Bei Erwachsenen gibt es schon einige Daten zu diesen sogenannten Kollateralschäden der Krise: Kardiologen zeigten auf, dass 40 Prozent weniger Herzinfarkt-Patienten ins Krankenhaus kommen – die wahrscheinlichste Erklärung: Patienten trauen sich aus Angst vor einer Ansteckung nicht ins Krankenhaus. Erste Daten zu den Auswirkungen bei Kindern gibt es aus Italien – und sie machen betroffen: Im Fachmagazin „Lancet“ werden zwölf Fälle von Kindern beschrieben, die während der Coronakrise trotz schwerer Erkrankungen sehr spät ins Krankenhaus kamen. Darunter waren Kinder mit Leukämie, Darmverschlüssen, akutem Diabetes oder Nierenversagen. Für vier Kinder kam die Hilfe zu spät, sie verstarben.
„Ja, auch wir haben den Eindruck, dass jene Notfälle, die zu uns kommen, nicht so schnell gekommen sind wie unter normalen Umständen“, sagt Ernst Eber, Vorstand der LKH-Uniklinik für Kinderheilkunde in Graz. Harte Daten gebe es noch nicht, Eber kann nur Eindrücke wiedergeben: Es habe auch in Graz Kinder mit Blutkrebserkrankungen oder Blinddarmdurchbruch gegeben, die spät ins Krankenhaus gekommen sind. „Aus Gesprächen wissen wir, dass Eltern jetzt lieber einen Bogen ums Krankenhaus machen, aus Angst vor der Ansteckung.“ Doch diese Angst sei unbegründet, mögliche Verdachtsfälle werden noch vor den Türen abgefragt und in andere Teile der Kliniken geleitet. Es herrsche „maximale Sicherheit“, sagt Eber.

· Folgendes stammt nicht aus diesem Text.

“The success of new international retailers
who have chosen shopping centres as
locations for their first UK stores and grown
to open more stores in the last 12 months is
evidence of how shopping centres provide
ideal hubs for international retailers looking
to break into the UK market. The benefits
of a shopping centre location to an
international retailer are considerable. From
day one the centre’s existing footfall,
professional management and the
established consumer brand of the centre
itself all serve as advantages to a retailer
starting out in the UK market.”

„Auch wir in der Praxis teilen das Gefühl, dass Eltern eine gewisse Sorge haben, momentan zum Arzt zu gehen“, sagt Hans Jürgen Dornbusch, Kinderfacharzt in Graz. Dabei habe man in den Praxen höchstmögliche Sicherheitsstandards eingeführt – Covid-19-Verdachtsfälle werden nicht nur terminlich von allen anderen Patienten getrennt, sondern wenn möglich auch in einem anderen Teil der Praxis untersucht. Die Sorge, die nun besteht: Vorsorgeuntersuchungen sowie Impfungen könnten nicht wahrgenommen werden – die WHO warnt bereits vor Impflücken und vermehrten Masern-, Keuchhusten- und anderen Krankheitsausbrüchen in dieser Generation, da Kinder aus Angst vor der Ansteckung nicht zum Impfen gebracht werden.
„Ich rechne damit, dass wir nach der Krise eine große Zahl von jungen Patienten mit psychischen Erkrankungen sehen werden, die nicht die notwendige Behandlung bekommen haben“, zeigt Reinhold Kerbl von der österreichischen Gesellschaft für Kinder- und Jugendheilkunde (ÖGKJ) auf. Psychische Probleme würden ja nicht einfach verschwinden – vielmehr hätten sowohl Behandlungseinrichtungen wegen des Coronavirus geschlossen, und auch Familien entscheiden sich eher dagegen, in Gesundheitseinrichtungen zu gehen, sagt Kerbl.
Der Kinder- und Jugendpsychiater Christoph Göttl sagt, dass in der Krise die soziale Schere noch weiter aufklaffen kann: „Während Familien mit guten Ressourcen die Krise vielleicht sogar als Chance nutzen können, werden jene mit wenigen Ressourcen schlechter aussteigen – und das ist auch jene Gruppe, die häufig von psychischen Krankheiten betroffen ist.“
Experte Kerbl unterstreicht: „Dadurch, dass Kinder aus ihrem Alltag genommen wurden, entstehen zusätzliche Probleme.“ Ihn würden Mails von Eltern erreichen, deren Kinder sich ganz in sich zurückziehen oder aggressiv werden, weil ihnen die Treffen mit Freunden, der Tagesablauf oder die Bewegung im Sportverein fehlen. „Das ist kein Kollateralschaden, sondern ein direkter Schaden der Krise“, sagt Kerbl.
Aber: Es gibt auch positive Auswirkungen, wie Jörg Jahnel, Vorstand der Kinder- und Jugendheilkunde am Klinikum Klagenfurt sagt. „Dadurch, dass Kinder vor allem zu Hause sind, werden auch andere Viren weniger oft übertragen, die Kinder sind weniger krank.“ Er sieht die Krise auch als Chance dafür, Hygieneregeln mit in den Alltag zu nehmen und dass Kinder zukünftig nicht mehr krank in Betreuungseinrichtungen geschickt werden, weil Eltern um ihren Job fürchten müssen.